Probablemente en estas estelas presenciamos el desarrollo de la escritura mesoamericana, la cual estaría relacionada con la historia de los primeros centros hegemónicos en el área, de ahí que algunos investigadores relacionen la escritura con la propaganda política. Por eso, las estelas 12 y 13 de Monte Albán, situadas en un extremo del edificio de los danzantes, inadvertidas para quienes buscan la selfi y vámonos (un fenómeno turístico que el escritor japonés Mishima había contemplado ya desde 1970), tienen en esta historia la importancia más grande. En ellas, colocados de arriba hacia abajo, Alfonso Caso, un eminente arqueólogo mexicano, cree haber visto una serie de glifos que indican una fecha calendárica en cuenta larga (el calendario que después usarían los mayas en sus estelas) y posibles logogramas para indicar la entronización de un rey (una especie de convención logográfica en la que se representan las nalgas de un personaje sentado).
A partir de entonces, la escritura parece haber sido consustancial a las grandes culturas mesoamericanas hasta el periodo clásico. La posible vía de difusión de la misma parece haber cruzado con el desarrollo político y económico de Monte Albán, que se extendió hasta el Pacífico y el Istmo de Tehuantepec, y la proliferación de las culturas que han sido llamadas ‘olmecas’, que se desarrollaron en el Golfo de México. De este caso es testigo la llamada Estela 1 de la Mojarra, fechada hacia el 200 d.C., que está escrita en una lengua zoqueana y es el ejemplo mejor conservado de escritura en una lengua no mayense.
La escritura mesoamericana parece haber decaído junto a Monte Albán. Dominados a finales del periodo clásico por los mixtecas, los zapotecas dejaron la ciudad a la par que los grandes centros mayas eran abandonados por causas que aún no sabemos con exactitud. Las últimas estelas mayas son ejemplo de los últimos escritos logográficos en la región. Aunque los mixtecas tienen una amplia tradición de elaboración de códices, las pautas de escritura no muestran el desarrollo de los viejos sistemas aunque, sin duda, son derivados de aquél. Lo mismo puede decirse de la escritura mexica, que le debe mucho a la mixteca.

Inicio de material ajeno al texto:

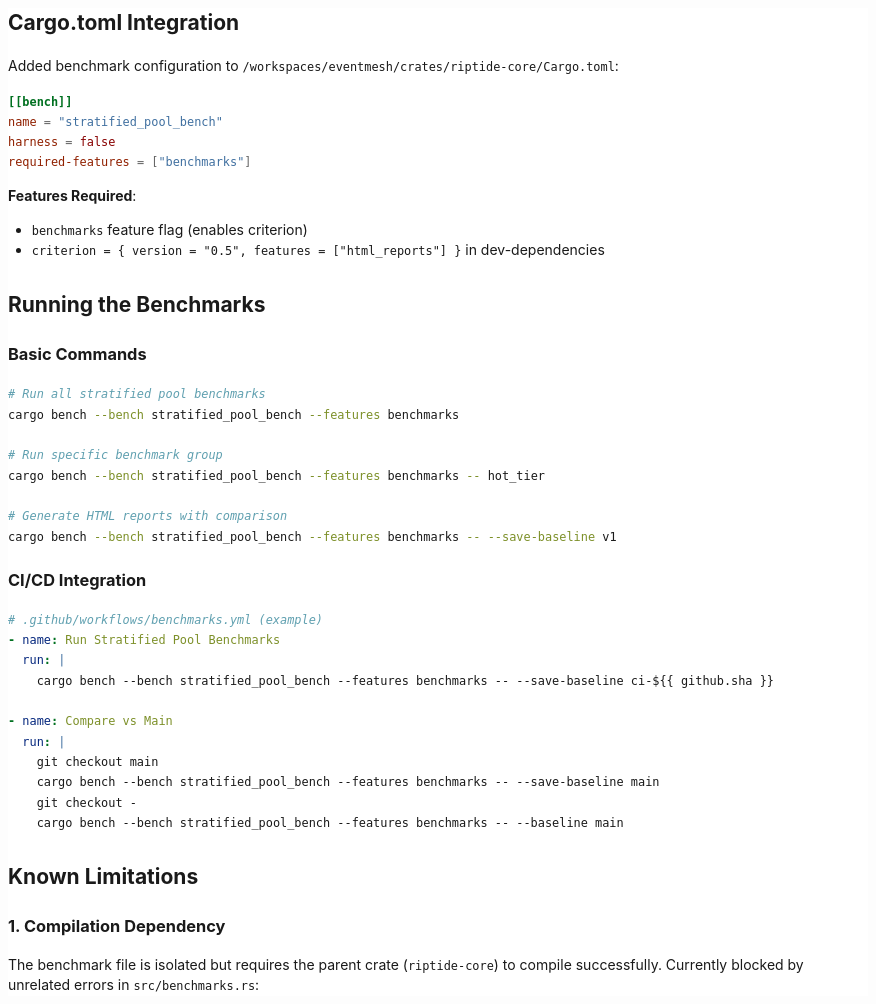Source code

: ## Cargo.toml Integration

Added benchmark configuration to `/workspaces/eventmesh/crates/riptide-core/Cargo.toml`:

```toml
[[bench]]
name = "stratified_pool_bench"
harness = false
required-features = ["benchmarks"]
```

**Features Required**:
- `benchmarks` feature flag (enables criterion)
- `criterion = { version = "0.5", features = ["html_reports"] }` in dev-dependencies

## Running the Benchmarks

### Basic Commands

```bash
# Run all stratified pool benchmarks
cargo bench --bench stratified_pool_bench --features benchmarks

# Run specific benchmark group
cargo bench --bench stratified_pool_bench --features benchmarks -- hot_tier

# Generate HTML reports with comparison
cargo bench --bench stratified_pool_bench --features benchmarks -- --save-baseline v1
```

### CI/CD Integration

```yaml
# .github/workflows/benchmarks.yml (example)
- name: Run Stratified Pool Benchmarks
  run: |
    cargo bench --bench stratified_pool_bench --features benchmarks -- --save-baseline ci-${{ github.sha }}

- name: Compare vs Main
  run: |
    git checkout main
    cargo bench --bench stratified_pool_bench --features benchmarks -- --save-baseline main
    git checkout -
    cargo bench --bench stratified_pool_bench --features benchmarks -- --baseline main
```

## Known Limitations

### 1. Compilation Dependency

The benchmark file is isolated but requires the parent crate (`riptide-core`) to compile successfully. Currently blocked by unrelated errors in `src/benchmarks.rs`:
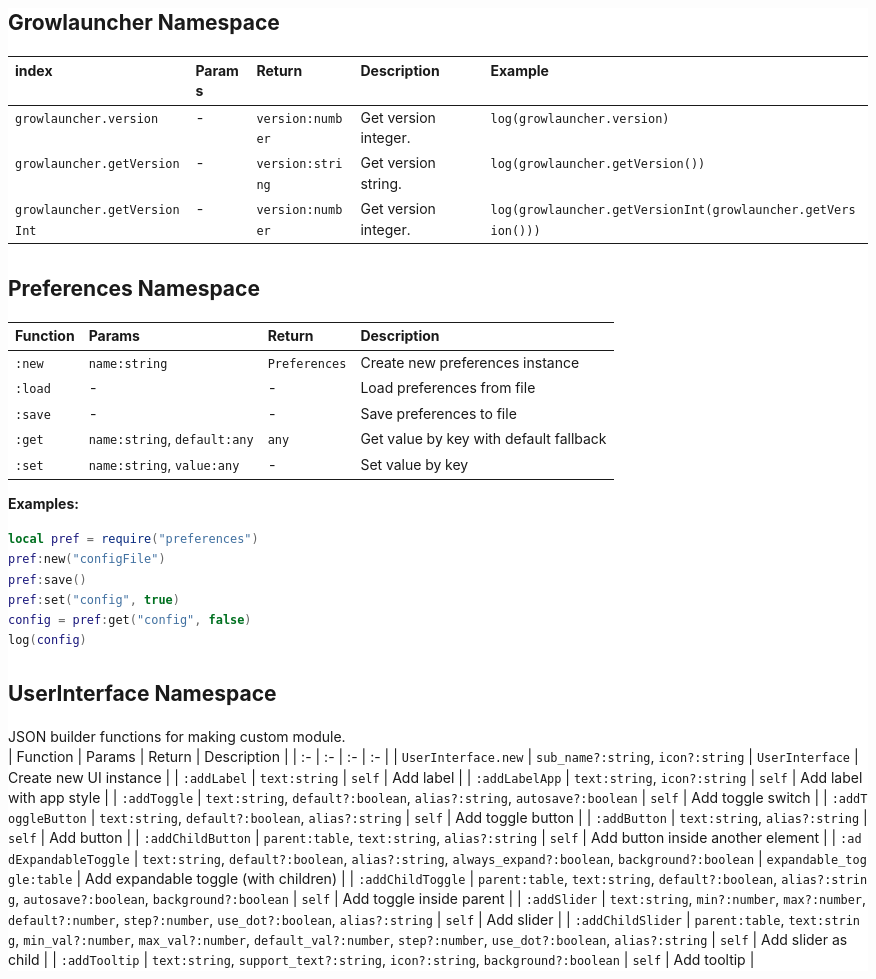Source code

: ## Growlauncher Namespace
| index                        | Params | Return           | Description          | Example                                                      |
| :-                           | :-     | :-               | :-                   | :-                                                           |
| `growlauncher.version`       | -      | `version:number` | Get version integer. | `log(growlauncher.version)`                                  |
| `growlauncher.getVersion`    | -      | `version:string` | Get version string.  | `log(growlauncher.getVersion())`                             |
| `growlauncher.getVersionInt` | -      | `version:number` | Get version integer. | `log(growlauncher.getVersionInt(growlauncher.getVersion()))` |

## Preferences Namespace

| Function | Params                       | Return        | Description                            |
| :-       | :-                           | :-            | :-                                     |
| `:new`   | `name:string`                | `Preferences` | Create new preferences instance        |
| `:load`  | -                            | -             | Load preferences from file             |
| `:save`  | -                            | -             | Save preferences to file               |
| `:get`   | `name:string`, `default:any` | `any`         | Get value by key with default fallback |
| `:set`   | `name:string`, `value:any`   | -             | Set value by key                       |

**Examples:**
```lua
local pref = require("preferences")
pref:new("configFile")
pref:save()
pref:set("config", true)    
config = pref:get("config", false)
log(config)
```

## UserInterface Namespace
JSON builder functions for making custom module.   
| Function               | Params                                                                                                                                          | Return                    | Description                           |
| :-                     | :-                                                                                                                                              | :-                        | :-                                    |
| `UserInterface.new`    | `sub_name?:string`, `icon?:string`                                                                                                              | `UserInterface`           | Create new UI instance                |
| `:addLabel`            | `text:string`                                                                                                                                   | `self`                    | Add label                             |
| `:addLabelApp`         | `text:string`, `icon?:string`                                                                                                                   | `self`                    | Add label with app style              |
| `:addToggle`           | `text:string`, `default?:boolean`, `alias?:string`, `autosave?:boolean`                                                                         | `self`                    | Add toggle switch                     |
| `:addToggleButton`     | `text:string`, `default?:boolean`, `alias?:string`                                                                                              | `self`                    | Add toggle button                     |
| `:addButton`           | `text:string`, `alias?:string`                                                                                                                  | `self`                    | Add button                            |
| `:addChildButton`      | `parent:table`, `text:string`, `alias?:string`                                                                                                  | `self`                    | Add button inside another element     |
| `:addExpandableToggle` | `text:string`, `default?:boolean`, `alias?:string`, `always_expand?:boolean`, `background?:boolean`                                             | `expandable_toggle:table` | Add expandable toggle (with children) |
| `:addChildToggle`      | `parent:table`, `text:string`, `default?:boolean`, `alias?:string`, `autosave?:boolean`, `background?:boolean`                                  | `self`                    | Add toggle inside parent              |
| `:addSlider`           | `text:string`, `min?:number`, `max?:number`, `default?:number`, `step?:number`, `use_dot?:boolean`, `alias?:string`                             | `self`                    | Add slider                            |
| `:addChildSlider`      | `parent:table`, `text:string`, `min_val?:number`, `max_val?:number`, `default_val?:number`, `step?:number`, `use_dot?:boolean`, `alias?:string` | `self`                    | Add slider as child                   |
| `:addTooltip`          | `text:string`, `support_text?:string`, `icon?:string`, `background?:boolean`                                                                    | `self`                    | Add tooltip                           |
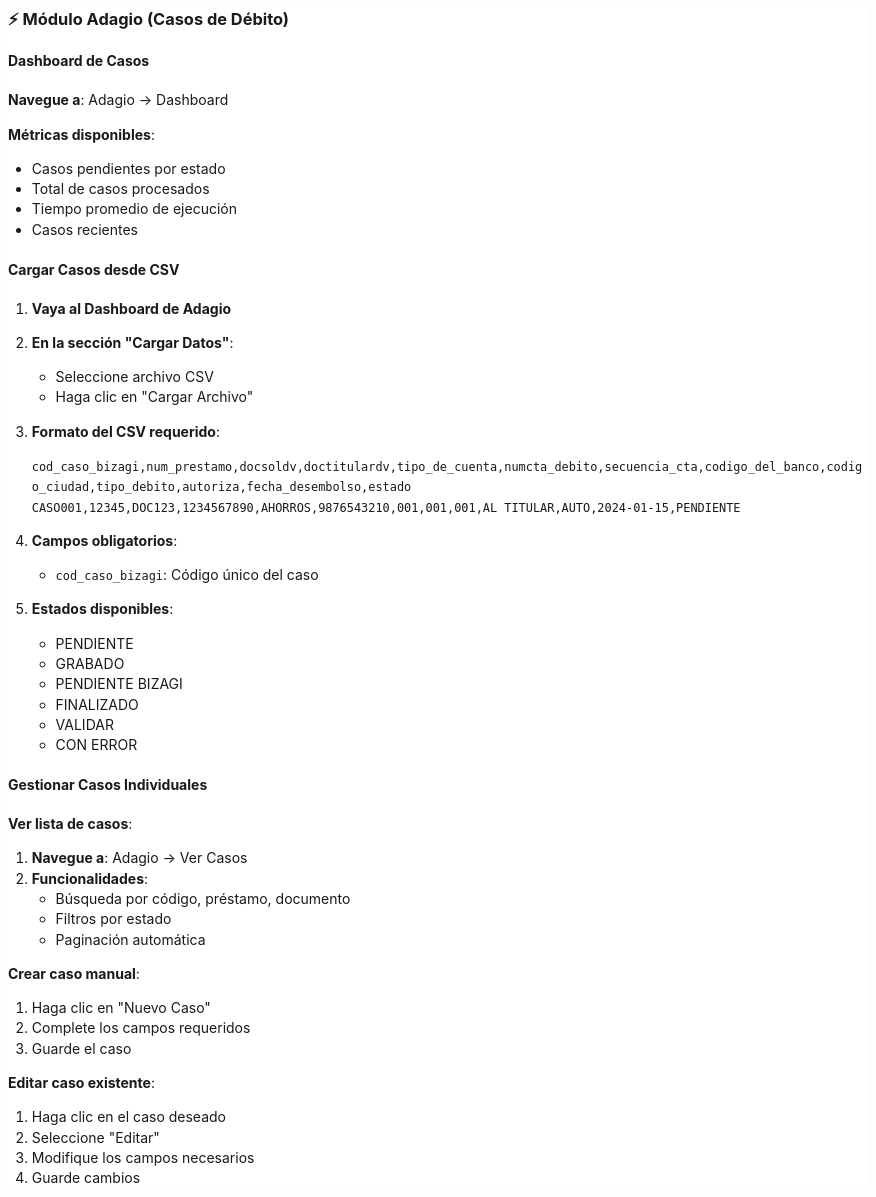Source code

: ### ⚡ Módulo Adagio (Casos de Débito)

#### Dashboard de Casos

**Navegue a**: Adagio → Dashboard

**Métricas disponibles**:
- Casos pendientes por estado
- Total de casos procesados
- Tiempo promedio de ejecución
- Casos recientes

#### Cargar Casos desde CSV

1. **Vaya al Dashboard de Adagio**
2. **En la sección "Cargar Datos"**:
   - Seleccione archivo CSV
   - Haga clic en "Cargar Archivo"

3. **Formato del CSV requerido**:
   ```csv
   cod_caso_bizagi,num_prestamo,docsoldv,doctitulardv,tipo_de_cuenta,numcta_debito,secuencia_cta,codigo_del_banco,codigo_ciudad,tipo_debito,autoriza,fecha_desembolso,estado
   CASO001,12345,DOC123,1234567890,AHORROS,9876543210,001,001,001,AL TITULAR,AUTO,2024-01-15,PENDIENTE
   ```

4. **Campos obligatorios**:
   - `cod_caso_bizagi`: Código único del caso

5. **Estados disponibles**:
   - PENDIENTE
   - GRABADO
   - PENDIENTE BIZAGI
   - FINALIZADO
   - VALIDAR
   - CON ERROR

#### Gestionar Casos Individuales

**Ver lista de casos**:
1. **Navegue a**: Adagio → Ver Casos
2. **Funcionalidades**:
   - Búsqueda por código, préstamo, documento
   - Filtros por estado
   - Paginación automática

**Crear caso manual**:
1. Haga clic en "Nuevo Caso"
2. Complete los campos requeridos
3. Guarde el caso

**Editar caso existente**:
1. Haga clic en el caso deseado
2. Seleccione "Editar"
3. Modifique los campos necesarios
4. Guarde cambios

De todo esto se colige que la visita a Monte Albán, además de obligada, traslada a sus visitantes a una época en la que los mesoamericanos se encontraban desarrollando las características específicas de esta área cultural y, en medio de la siembra y el desarrollo de centro políticos importantes, algunos diletantes descubrían la capacidad de la abstracción de algunos símbolos con los cuales serían capaces de burlar el tiempo.